There is a children's primary song called "Teach me to Walk in the Light". It involves a parent and child singing together. The child begins:
"Teach me to walk in the light of his love,
Teach me to pray to my father above,
Teach me to know of the things that are right,
Teach me, teach me, to walk in the light."
The parent responds:
"Come little child and together we'll learn,
of his commandments that we may return
home to his presence to live in his sight,
Always, always to walk in the light."
Together the parent and child sing:
"Father in Heaven, we thank thee this day,
for loving guidance to show us the way,
grateful we praise thee with songs of delight,
Gladly, gladly we'll walk in the light."
When we walk in the light together we see the goodness of God in the manifestations of the Holy Spirit, we hope in Jesus Christ, and in the knowledge that prayers are heard and answered. "Because God has been faithful and kept His promises in the past, we can hope with confidence that God will keep His promises to us in the present and in the future. In times of distress, we can hold tightly to the hope that things will "work together for [our] good" (D&C 90:24) as we follow the counsel of God's prophets. This type of hope in God, His goodness, and His power refreshes us with courage during difficult challenges and gives strength to those who feel threatened by enclosing walls of fear, doubt and despair."
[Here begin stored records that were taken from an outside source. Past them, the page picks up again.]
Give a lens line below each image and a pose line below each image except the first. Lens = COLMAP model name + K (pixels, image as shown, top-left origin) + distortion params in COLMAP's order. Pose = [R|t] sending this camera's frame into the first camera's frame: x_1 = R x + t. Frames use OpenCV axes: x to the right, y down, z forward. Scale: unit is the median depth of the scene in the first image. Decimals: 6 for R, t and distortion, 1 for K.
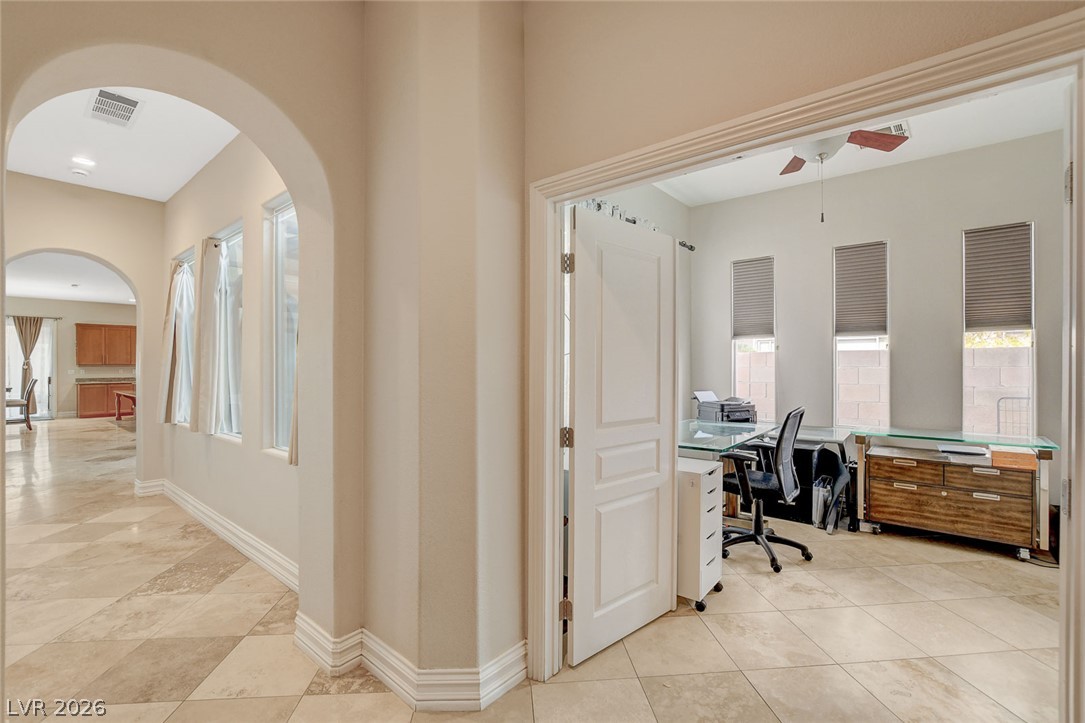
lens RADIAL K [[471.5, 0, 539.6], [0, 471.5, 367.1], [0, 0, 1]] dist [-0.033123, 0.009640]
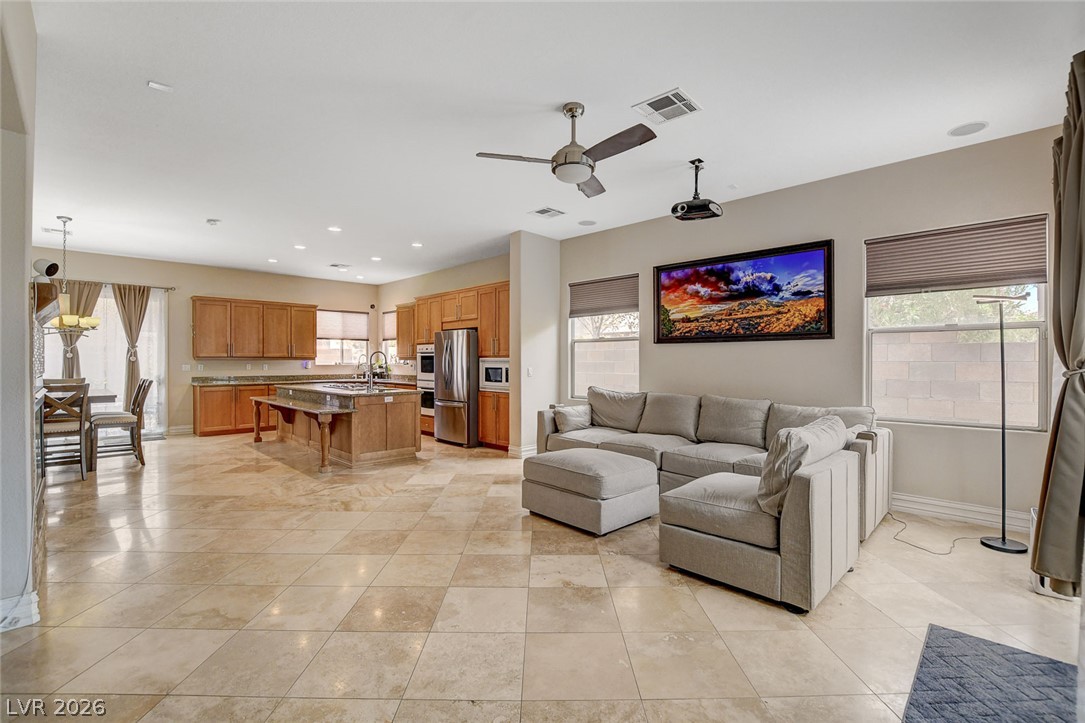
lens RADIAL K [[478.8, 0, 547.3], [0, 478.8, 362.6], [0, 0, 1]] dist [-0.039112, 0.006615]
pose [[0.996750, 0.001438, -0.080543, -1.594316], [-0.001277, 0.999997, 0.002040, 0.004511], [0.080545, -0.001931, 0.996749, 1.303000]]
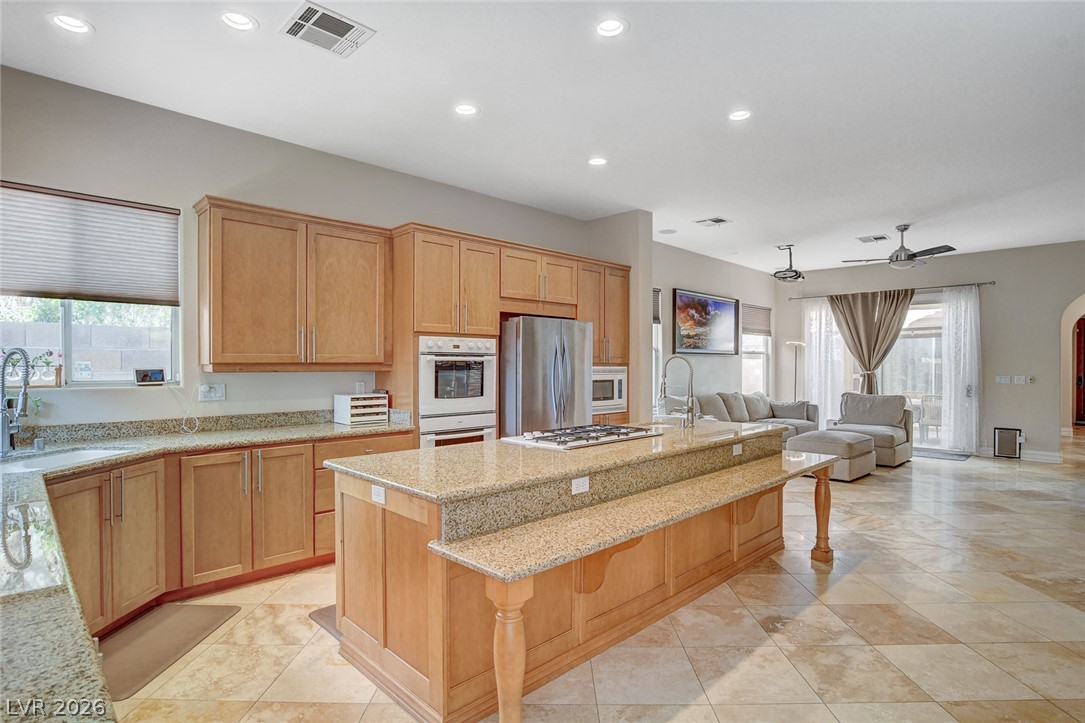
lens RADIAL K [[553.4, 0, 545.5], [0, 553.4, 368.9], [0, 0, 1]] dist [-0.024398, 0.002042]
pose [[0.092489, -0.007554, 0.995685, -3.792408], [0.000801, 0.999971, 0.007512, -0.017072], [-0.995713, 0.000102, 0.092492, 3.456047]]
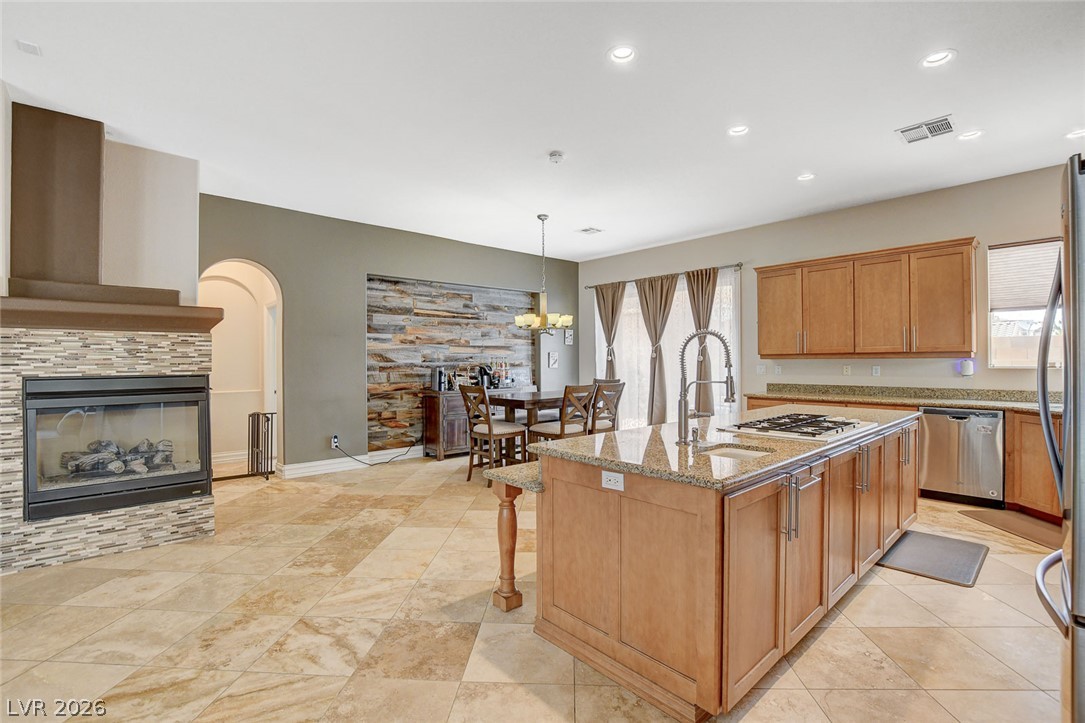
lens RADIAL K [[490.0, 0, 546.3], [0, 490.0, 360.4], [0, 0, 1]] dist [-0.036773, 0.005448]
pose [[-0.136308, -0.001447, -0.990665, -1.752634], [0.003239, 0.999993, -0.001906, 0.003474], [0.990661, -0.003468, -0.136303, 3.139224]]
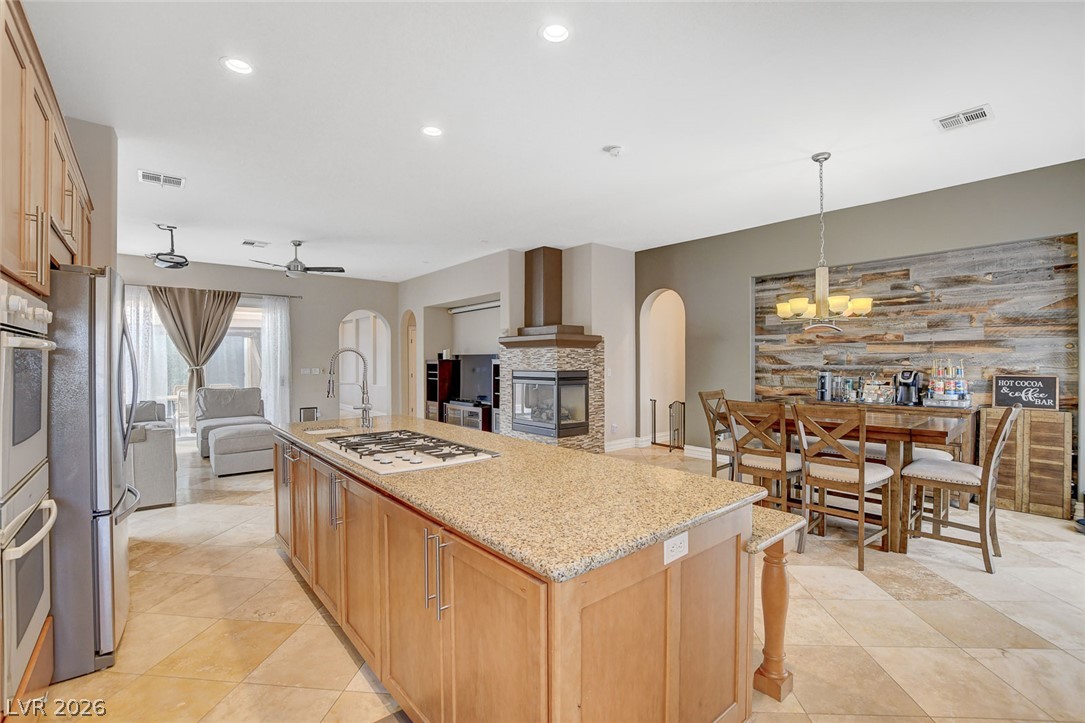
lens RADIAL K [[478.0, 0, 546.5], [0, 478.0, 363.1], [0, 0, 1]] dist [-0.035308, 0.004936]
pose [[-0.986226, 0.000530, 0.165403, -3.047545], [0.001766, 0.999972, 0.007322, -0.015599], [-0.165395, 0.007513, -0.986199, 4.180626]]
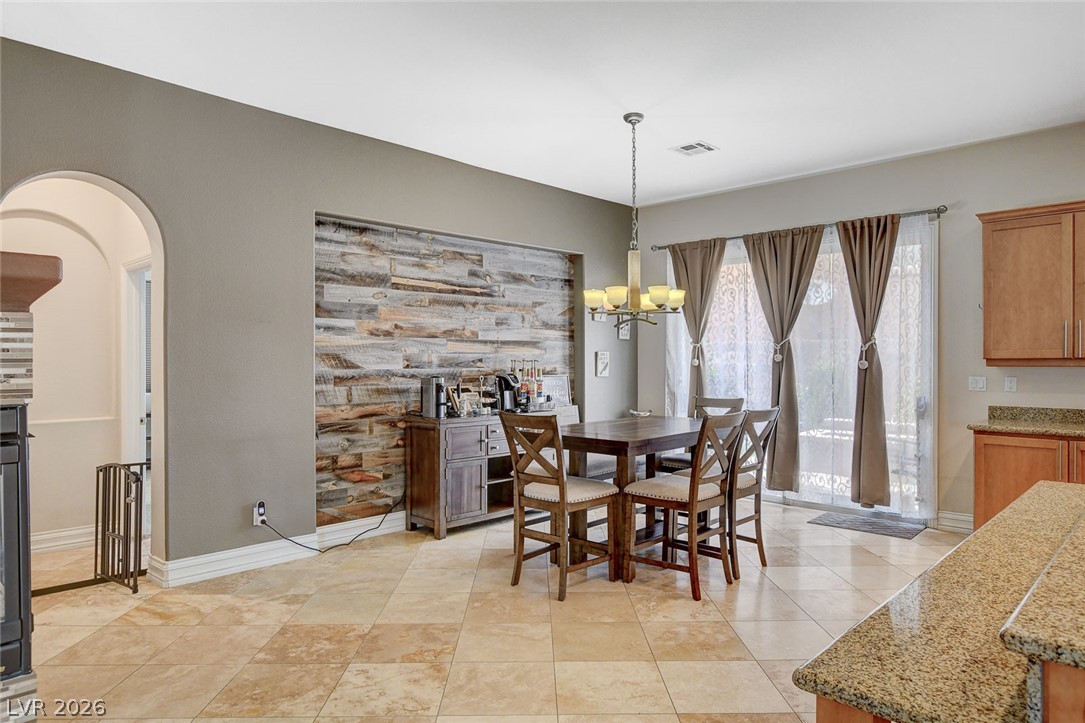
lens RADIAL K [[675.5, 0, 545.4], [0, 675.5, 362.5], [0, 0, 1]] dist [-0.009274, 0.002315]
pose [[-0.069988, 0.003543, -0.997542, -2.096021], [-0.001225, 0.999993, 0.003637, -0.015592], [0.997547, 0.001476, -0.069983, 2.796509]]
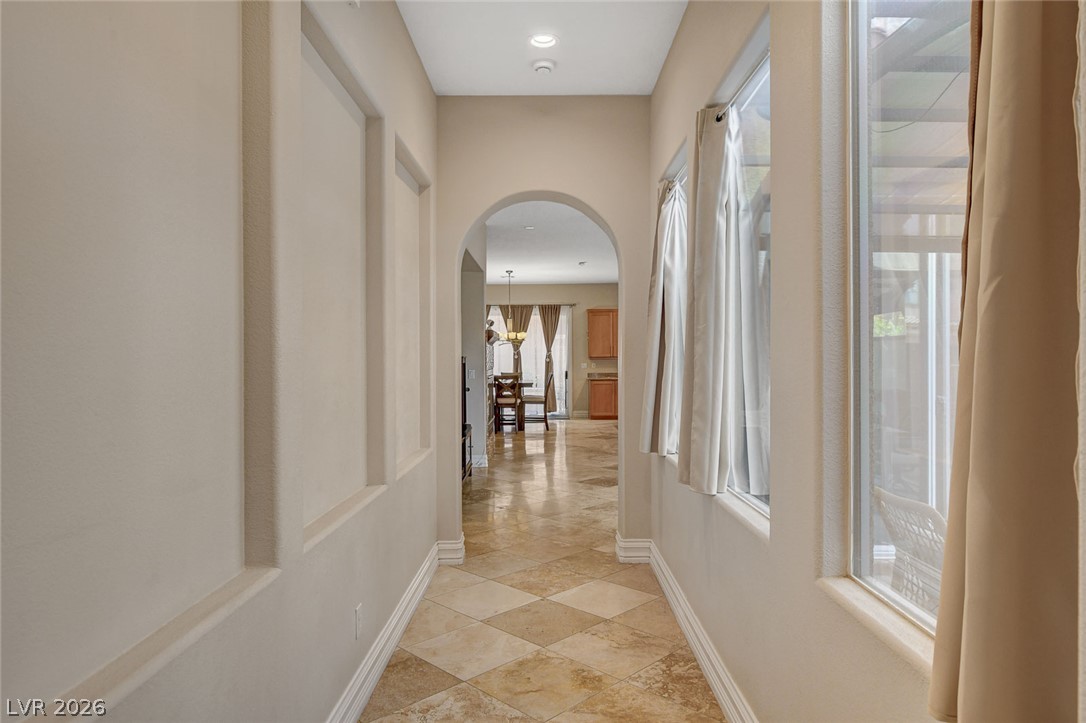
lens RADIAL K [[676.1, 0, 545.9], [0, 676.1, 362.5], [0, 0, 1]] dist [-0.009274, 0.002315]
pose [[0.642157, 0.001396, -0.766572, -0.300240], [0.002590, 0.999989, 0.003991, -0.000891], [0.766569, -0.004548, 0.642146, 0.450359]]
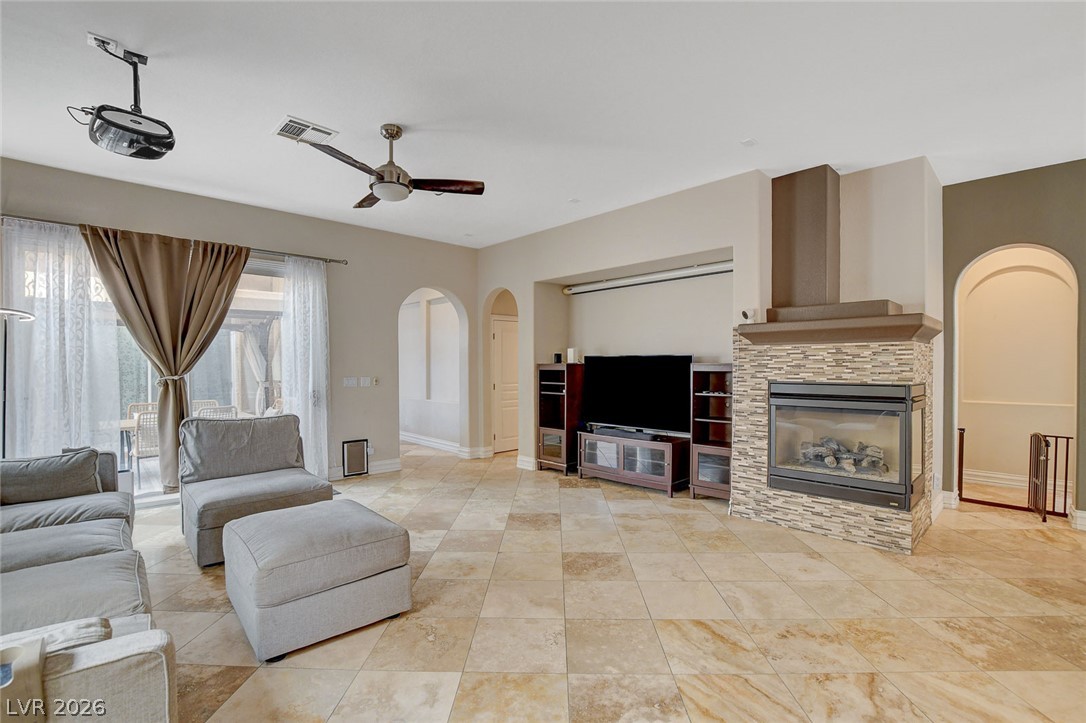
lens RADIAL K [[486.0, 0, 547.1], [0, 486.0, 368.8], [0, 0, 1]] dist [-0.038394, 0.006469]
pose [[-0.994537, 0.000651, 0.104387, -2.072249], [0.001800, 0.999939, 0.010914, -0.016461], [-0.104373, 0.011043, -0.994477, 3.335984]]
Although this is a lot of great information, it can seem a little overwhelming. So where do we start? President Uchtdorf answers by saying: "We learn to cultivate hope in the same way we learn how to walk, one step at a time. As we study the scriptures, speak with our Heavenly Father daily [in prayer], commit to keep the commandments of God, like the Word of Wisdom, and to pay a full tithing, we attain hope. We grow in our ability to "abound in hope, through the power of the Holy Ghost," as we more perfectly live the gospel." (Romans 15:13)
Knowing what hope is, how to develop it and where it comes from are key tools for us to use as we journey through this life. The most important step however is to "move forward and put faith and hope into action..." President Uchtdorf said that "not just worrying or wishful thinking, sustained our family and me and gave confidence that present circumstances would give way to future blessings."
I know that hope sustains us through despair and teaches us that there is reason to rejoice even when all seems dark around us. President Uchtdorf ends by saying "to all who suffer - to all who feel discouraged, worried or lonely - I say with love and deep concern for you, never give in. Never surrender. Never allow despair to overcome your spirit. Embrace and rely upon the Hope of Israel, for the love of the Son of God pierces all darkness, softens all sorrow, and gladdens every heart."
I echo these same feelings and pray that we all can continue daily to cultivate our hope in the Savior and overcome despair in our lives to once again return to live with our Father in Heaven. I say these things in the name of Jesus Christ, amen.